A simulation approach was employed in this study. In contrast, the probability of obtaining negative estimates in long replications can also be derived analytically. In fact, one can easily prove that this is equal to the probability that the F statistic in ANOVA will take a value less than one (Keppel & Wickens, 2004). Even so, a simulation approach is intuitive, and its results are easy to understand with graphs such as histograms and boxplots. Sample statistics such as the quantile are also easy to compute. Thanks to a million random replications per condition, the simulation-based results in this study are highly reliable.

In this study, only a simple one-factor, between-subjects design is considered. Still, the definition of population variance-accounted-for effect sizes does not depend on design, and therefore our results are expected to apply to more elaborate designs. In practice, partial effect size estimators such as partial eta squared are often reported in such designs. Partial estimates tend to take larger values (Morris & Fritz, 2013) because they partial out other factors from the denominator. Thus, the chance of obtaining negative partial effect size estimates may be smaller than in this study. Thorough investigation of partial estimates is an important direction for future study.

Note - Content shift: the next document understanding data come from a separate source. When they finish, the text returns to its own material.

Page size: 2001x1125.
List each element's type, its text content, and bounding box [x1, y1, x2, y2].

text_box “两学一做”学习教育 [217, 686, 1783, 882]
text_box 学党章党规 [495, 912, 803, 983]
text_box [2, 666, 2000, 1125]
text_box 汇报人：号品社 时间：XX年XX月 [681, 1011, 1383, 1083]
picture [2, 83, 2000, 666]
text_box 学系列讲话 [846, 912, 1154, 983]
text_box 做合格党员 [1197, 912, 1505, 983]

As the reviewers of this article pointed out, the issue of negative effect size estimates discussed here may stem from the fact that existing bias-corrected effect size statistics are, in fact, not well defined. The definitions of both ω 2 and ε 2, as is shown in Table 1, do not include the natural constraint of positivity. Originally, ω 2 and ε 2 were designed as estimators that correct the positive bias of η 2. However, because the positivity constraint is not taken into account, ω 2 and ε 2 can take negative values, causing the problem discussed in this article. Therefore, exploring a variance-accounted-for effect size estimator that both is restricted to the natural range of [0, 1] and corrects the bias of η 2 would be an interesting research direction for the future. A related research interest would be an exploration of the Bayesian approach. In fact, Morey et al. (2016) recently criticized the practice of arbitrarily setting the lower confidence limit of ω 2 at zero, and proposed a shift to the Bayesian approach. Variance-accounted-for effect size is a priori known to be above zero, and this fact can be represented as a prior distribution. Nevertheless, the characteristics of Bayesian variance-accounted-for effect size estimators have not been studied well in the literature, and could be another fruitful future research direction.